* _Your goal_: Within the material below, find each line bearing the word "cancer" and present it.

* _Excerpted records_:
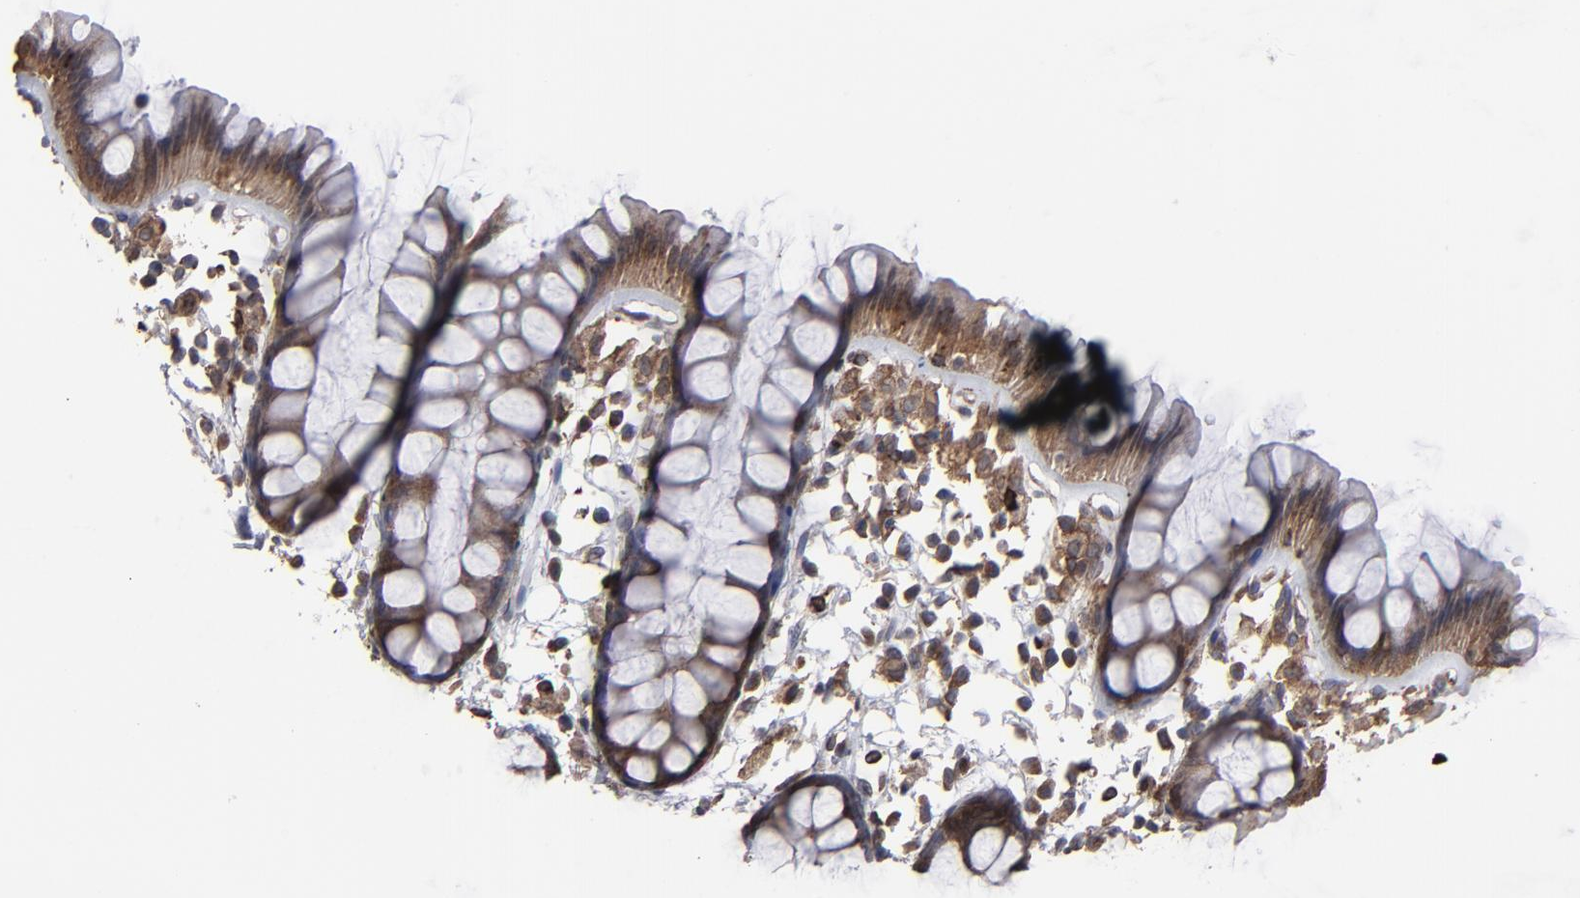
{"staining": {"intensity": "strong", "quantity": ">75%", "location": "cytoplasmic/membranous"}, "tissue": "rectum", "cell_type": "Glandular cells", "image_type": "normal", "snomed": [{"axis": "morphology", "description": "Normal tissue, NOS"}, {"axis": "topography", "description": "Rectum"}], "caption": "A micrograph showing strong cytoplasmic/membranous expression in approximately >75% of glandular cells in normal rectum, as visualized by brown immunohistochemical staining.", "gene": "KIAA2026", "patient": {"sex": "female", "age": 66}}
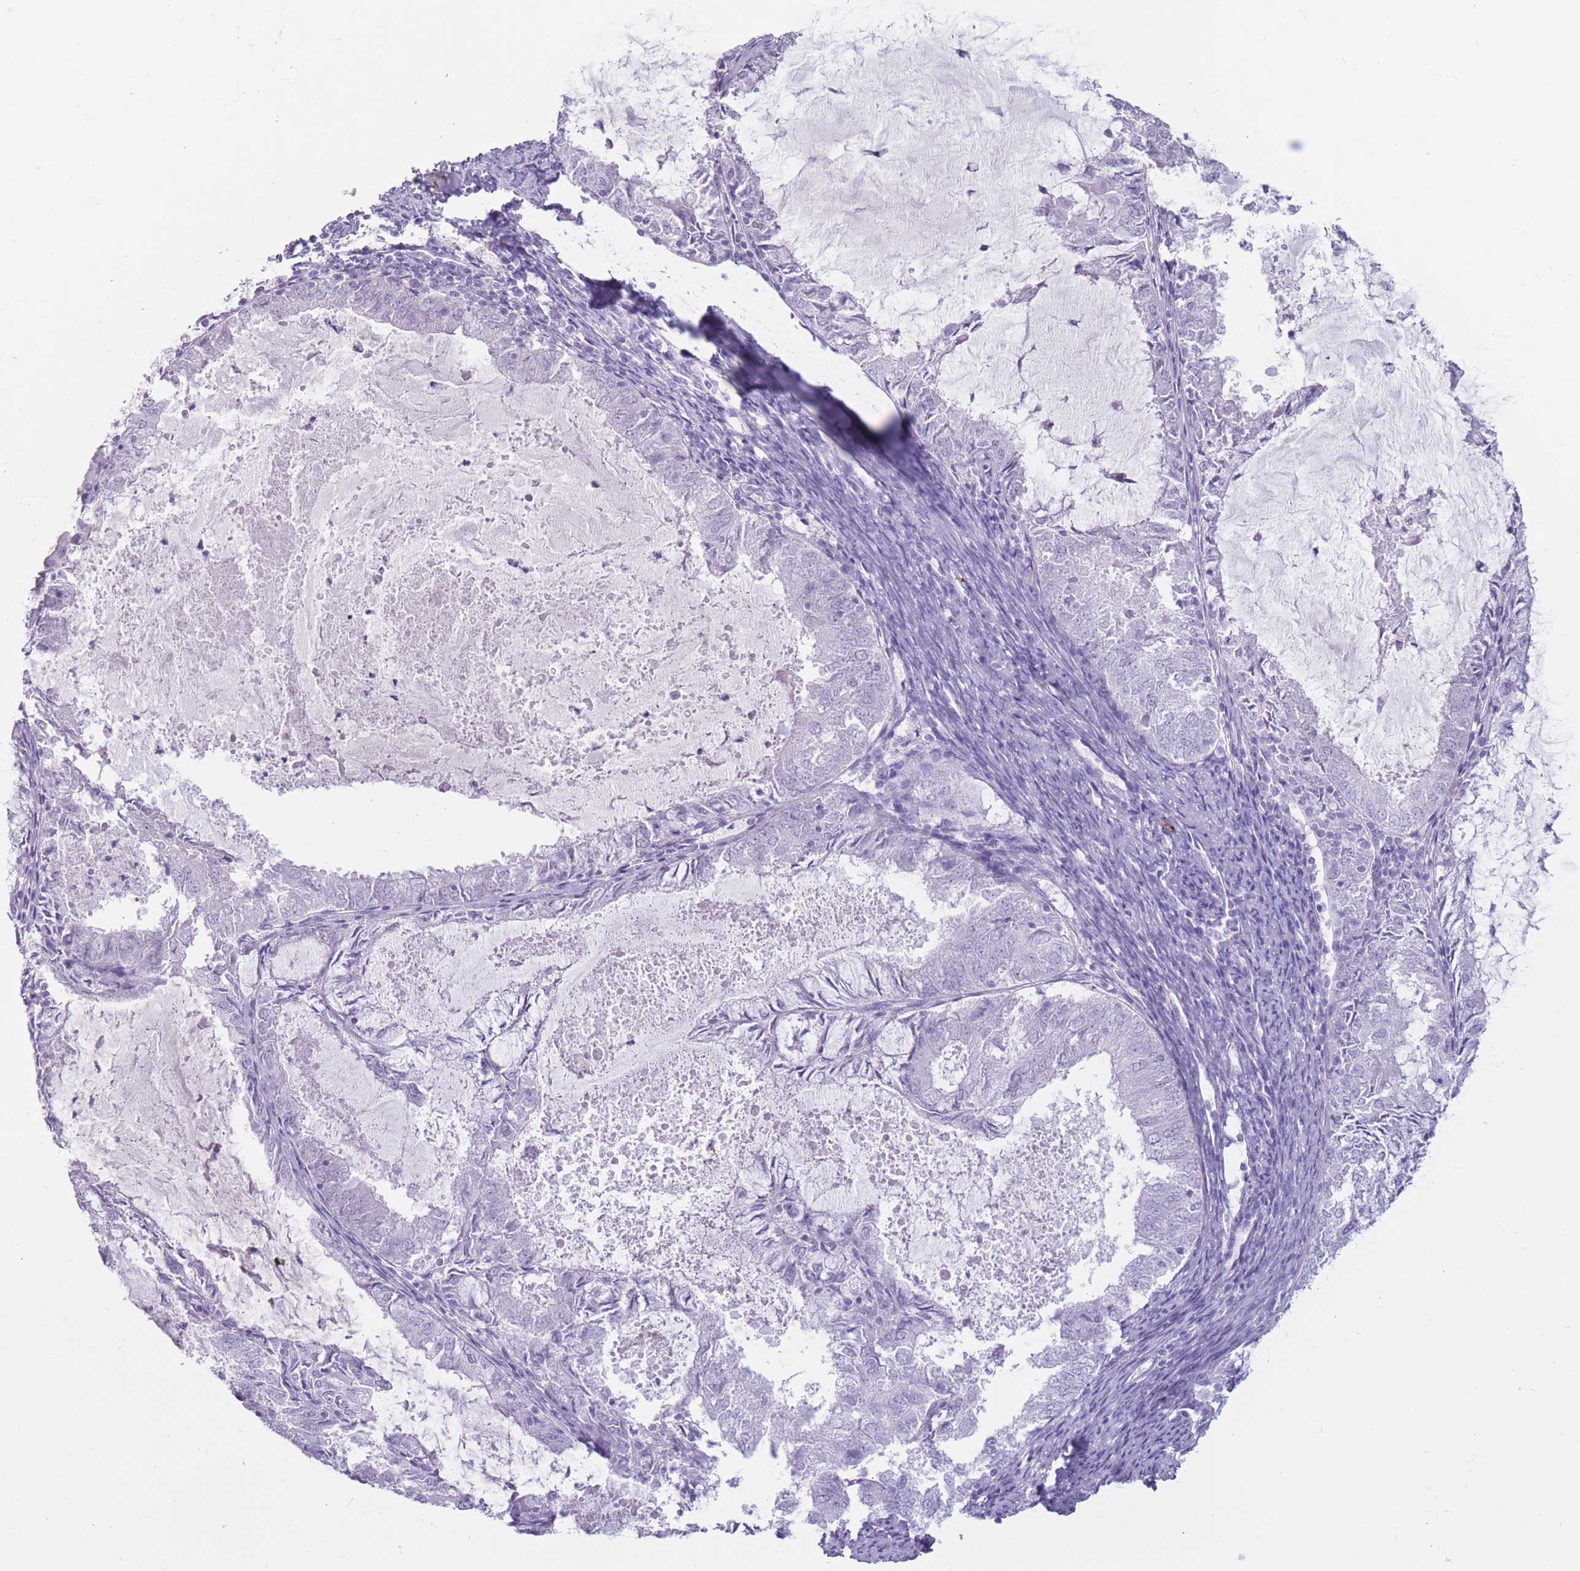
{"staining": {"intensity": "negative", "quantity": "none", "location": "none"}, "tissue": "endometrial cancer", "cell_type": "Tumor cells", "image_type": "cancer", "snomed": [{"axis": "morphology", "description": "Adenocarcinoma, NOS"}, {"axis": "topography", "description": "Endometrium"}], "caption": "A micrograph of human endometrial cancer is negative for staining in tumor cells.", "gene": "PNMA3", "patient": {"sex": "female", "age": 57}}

...

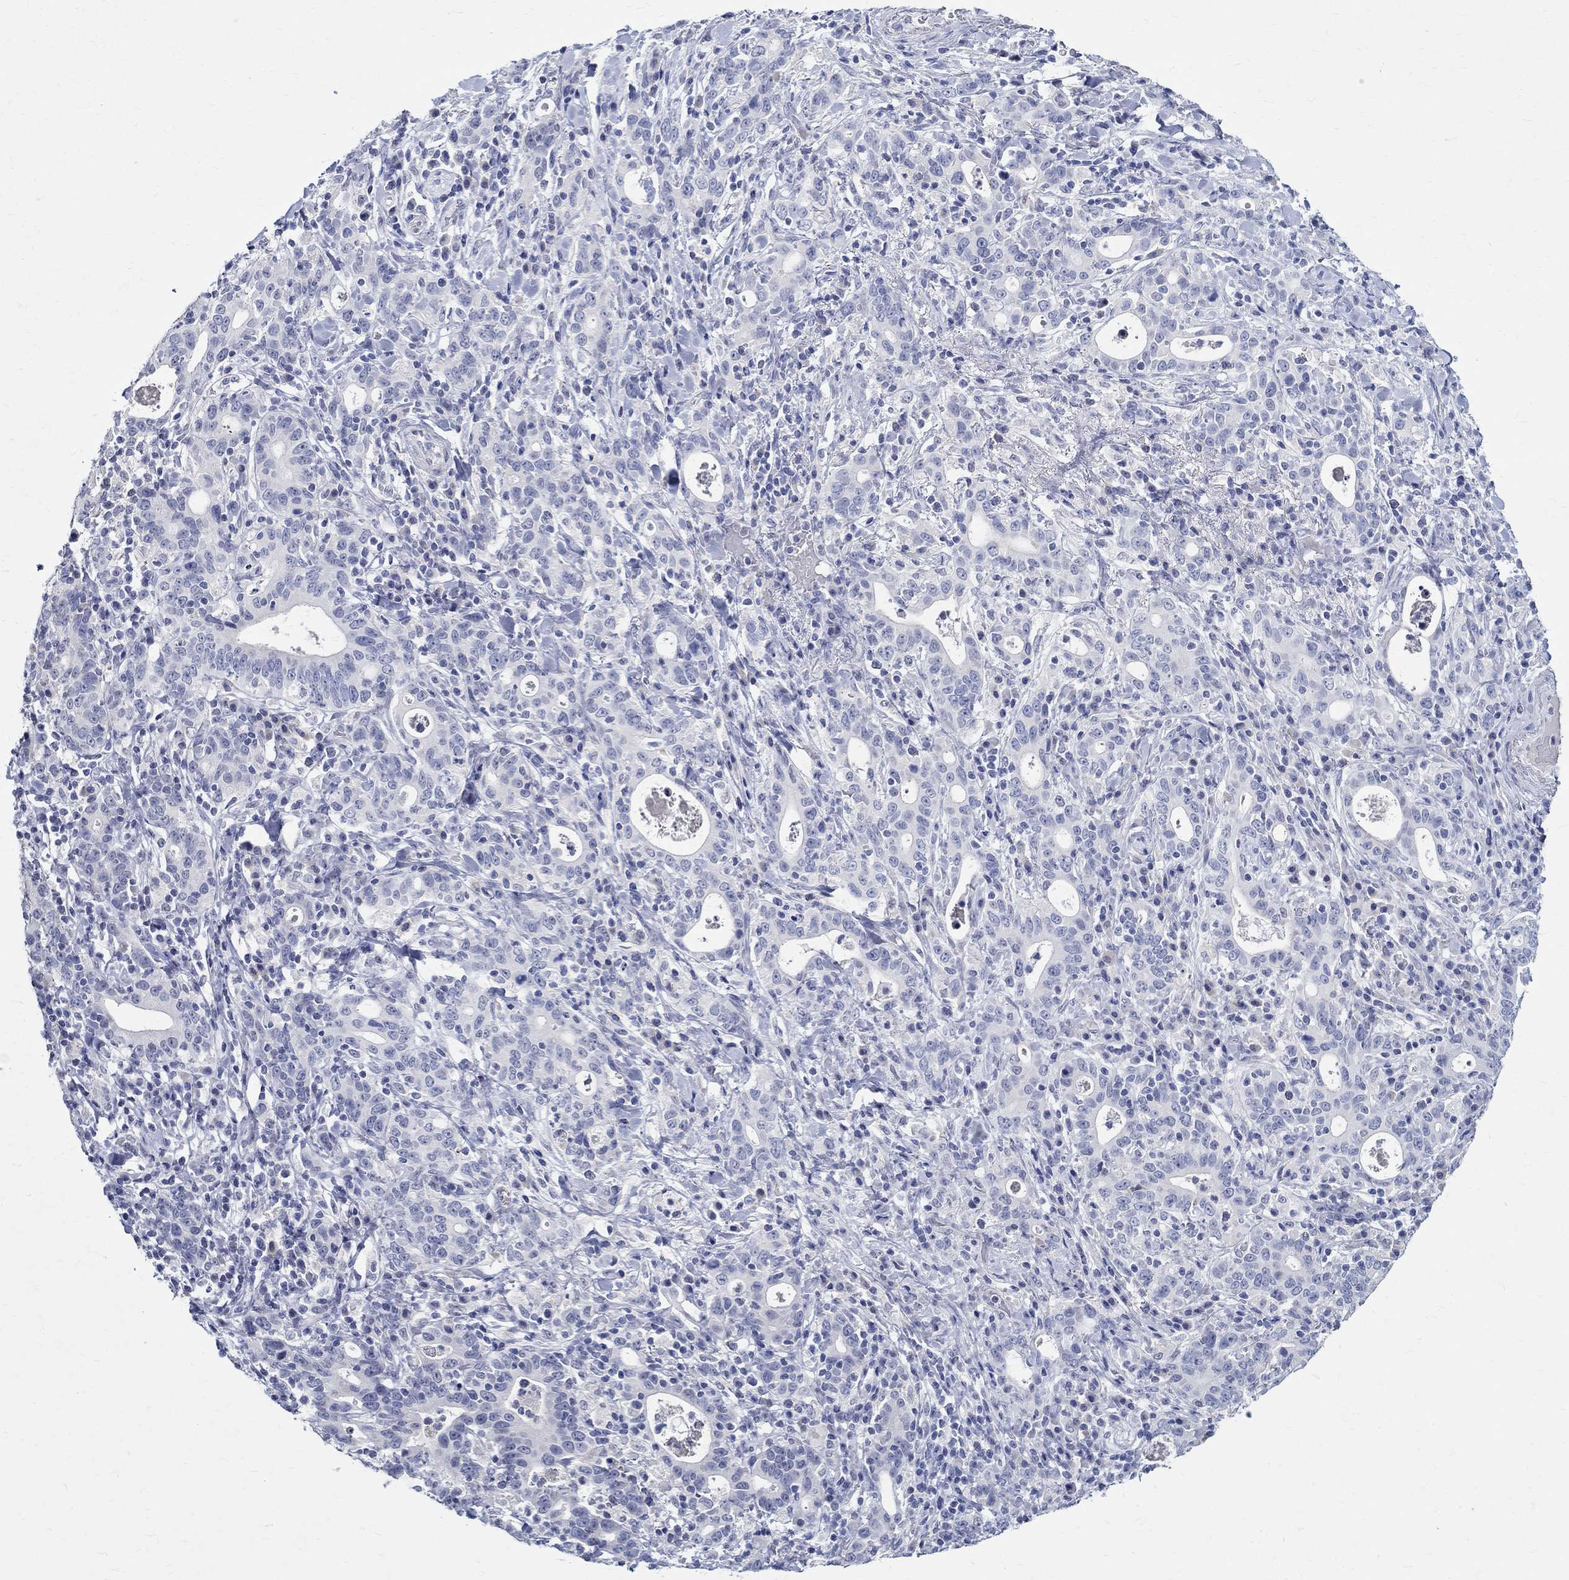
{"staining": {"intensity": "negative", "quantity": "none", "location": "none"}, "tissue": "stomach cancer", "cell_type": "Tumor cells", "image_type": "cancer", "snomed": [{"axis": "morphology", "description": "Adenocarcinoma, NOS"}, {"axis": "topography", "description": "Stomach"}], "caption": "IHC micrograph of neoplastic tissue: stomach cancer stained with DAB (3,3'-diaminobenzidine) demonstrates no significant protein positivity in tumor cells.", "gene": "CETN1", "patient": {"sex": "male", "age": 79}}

* _Problem solution_:
{"staining": {"intensity": "negative", "quantity": "none", "location": "none"}, "tissue": "endometrial cancer", "cell_type": "Tumor cells", "image_type": "cancer", "snomed": [{"axis": "morphology", "description": "Adenocarcinoma, NOS"}, {"axis": "topography", "description": "Endometrium"}], "caption": "A micrograph of human endometrial cancer is negative for staining in tumor cells.", "gene": "PNMA3", "patient": {"sex": "female", "age": 57}}
{"staining": {"intensity": "negative", "quantity": "none", "location": "none"}, "tissue": "stomach cancer", "cell_type": "Tumor cells", "image_type": "cancer", "snomed": [{"axis": "morphology", "description": "Adenocarcinoma, NOS"}, {"axis": "topography", "description": "Stomach"}], "caption": "IHC micrograph of neoplastic tissue: stomach cancer stained with DAB (3,3'-diaminobenzidine) demonstrates no significant protein positivity in tumor cells.", "gene": "CETN1", "patient": {"sex": "male", "age": 79}}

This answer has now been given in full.